Curiosamente a seguito delle indicazioni dell'Amoris laetitia l'adulterio non è più un assoluto morale, perché in alcune condizioni l'adulterio pare essere lecito, e dunque esce dalla categoria dei mala in se. All'opposto fa il suo ingresso in questo insieme concettuale la pena di morte, la quale fino a ieri era un dovere affermativo contingente, ossia un'azione eticamente lecita, ma non sempre obbligatoria. La sua doverosità scattava al verificarsi di alcuni condizioni, tra cui la prima era l'extrema ratio.
Quindi nell'adulterio le condizioni hanno avuto il potere di cancellare la condotta dalla categoria dei divieti negativi assoluti, quando invece non possono avere tale potere, e di contro nella pena di morte le condizioni (es. extrema ratio) perdono ogni potere di rendere lecita la scelta e diventano ininfluenti, proprio perché la condotta è sempre illecita. Parrebbe alla fine cosa di poco conto che eccita i nervi solo degli addetti ai lavori perché sia la questione dei divorziati risposati che dei condannati alle pena capitale sembrerebbero marginali, dato che numericamente sia i primi che i secondi sono insignificanti.

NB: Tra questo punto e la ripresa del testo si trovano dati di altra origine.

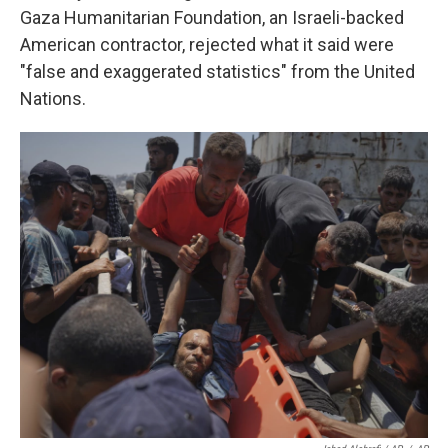
Gaza Humanitarian Foundation, an Israeli-backed
American contractor, rejected what it said were
"false and exaggerated statistics" from the United
Nations.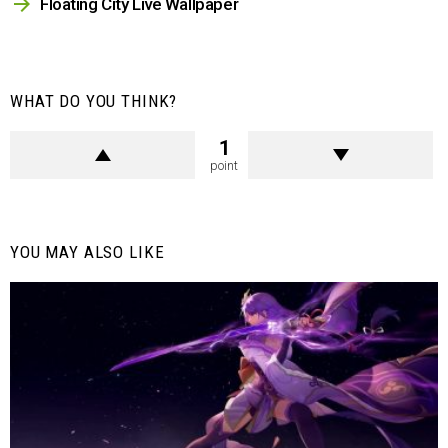
Floating City Live Wallpaper
WHAT DO YOU THINK?
1
point
YOU MAY ALSO LIKE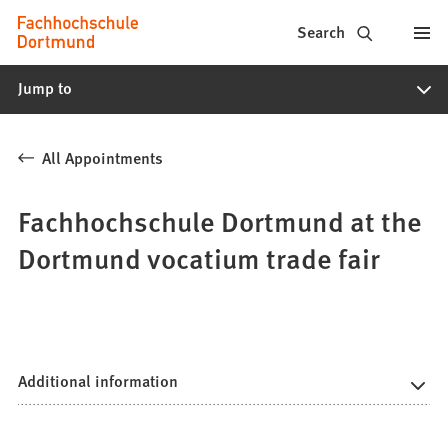
Fachhochschule
Jump to content
Search
Dortmund
Jump to
-
Study,
All Appointments
study
programs,
Fachhochschule Dortmund at the
application
Dortmund vocatium trade fair
Additional information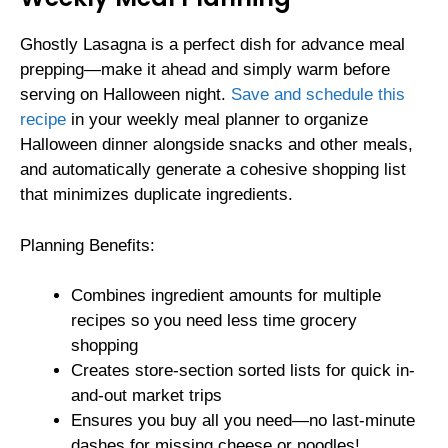
Ghostly Lasagna is a perfect dish for advance meal
prepping—make it ahead and simply warm before
serving on Halloween night.
Save and schedule this
recipe
in your weekly meal planner to organize
Halloween dinner alongside snacks and other meals,
and automatically generate a cohesive shopping list
that minimizes duplicate ingredients.
Planning Benefits:
Combines ingredient amounts for multiple
recipes so you need less time grocery
shopping
Creates store-section sorted lists for quick in-
and-out market trips
Ensures you buy all you need—no last-minute
dashes for missing cheese or noodles!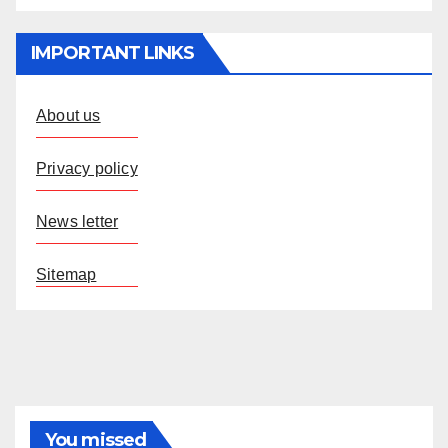
IMPORTANT LINKS
About us
Privacy policy
News letter
Sitemap
You missed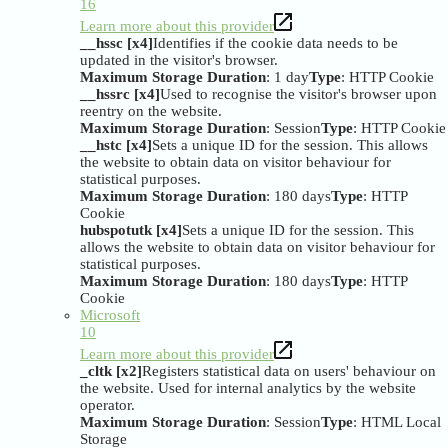
16
Learn more about this provider
__hssc [x4]
Identifies if the cookie data needs to be
updated in the visitor's browser.
Maximum Storage Duration
: 1 day
Type
: HTTP Cookie
__hssrc [x4]
Used to recognise the visitor's browser upon
reentry on the website.
Maximum Storage Duration
: Session
Type
: HTTP Cookie
__hstc [x4]
Sets a unique ID for the session. This allows
the website to obtain data on visitor behaviour for
statistical purposes.
Maximum Storage Duration
: 180 days
Type
: HTTP
Cookie
hubspotutk [x4]
Sets a unique ID for the session. This
allows the website to obtain data on visitor behaviour for
statistical purposes.
Maximum Storage Duration
: 180 days
Type
: HTTP
Cookie
Microsoft
10
Learn more about this provider
_cltk [x2]
Registers statistical data on users' behaviour on
the website. Used for internal analytics by the website
operator.
Maximum Storage Duration
: Session
Type
: HTML Local
Storage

Ed invece, come appena accennato, la questione è di enorme rilevanza da un punto di vista morale ed anche ecclesiale. Infatti questi due casi incidono sulla retta comprensione del concetto di dignità umana e di dignità morale. Da una parte l'adulterio può essere atto consono all'intima preziosità della persona, dall'altra la pena di morte non è mai scelta adeguata a tale preziosità. Ciò vuol dire che non si comprende più perché l'uomo è così prezioso e perché dunque l'adulterio è sempre condotta malvagia e la pena di morte può esserlo solo a volte. E non si comprende più cosa significhi "dignità" perché si è mandata in soffitta la metafisica, ossia concetti come natura umana, sostanza razionale, forma predicamentale, teleologismo, legge naturale, legge eterna, dignità morale, etc.
Non solo ora è cambiato il giudizio sulla dignità naturale, ma anche sulla dignità morale. La prima indica la preziosità della persona che deriva dalla sua natura razionale ed è dunque indipendente dalle azioni compiute. In questa prospettiva Stalin e Madre Teresa hanno pari dignità. Diversamente la dignità morale indica il valore della persona relativamente alle azioni compiute. E così se io ho un rapporto sessuale con una donna sposata che non è mia moglie sarò adultero, se uccido una persona innocente sarò un assassino. In tale prospettiva Stalin e Madre Teresa hanno dignità diverse.
Il tema della dignità morale è dunque connesso con i concetti di responsabilità morale, di imputabilità e di colpa. Nel nuovo corso dottrinale non solo si è assegnata una nuova veste alla dignità morale - veste cucita secondo la sensibilità della massa - ma si è giudicata irrilevante la dignità morale. E dunque l'adultero e l'assassino sono sempre vittime dei loro atti liberi, mai colpevoli perché a loro nulla può essere imputato. Ergo l'adultero può accedere alla Comunione e il reo non deve essere punito.
Se sparisce la colpa deve sparire anche la giustizia. E dunque torna un leitmotiv di questo nuovo corso dottrinale: solo misericordia senza giustizia, dimentichi del fatto che la misericordia senza giustizia non è vera misericordia.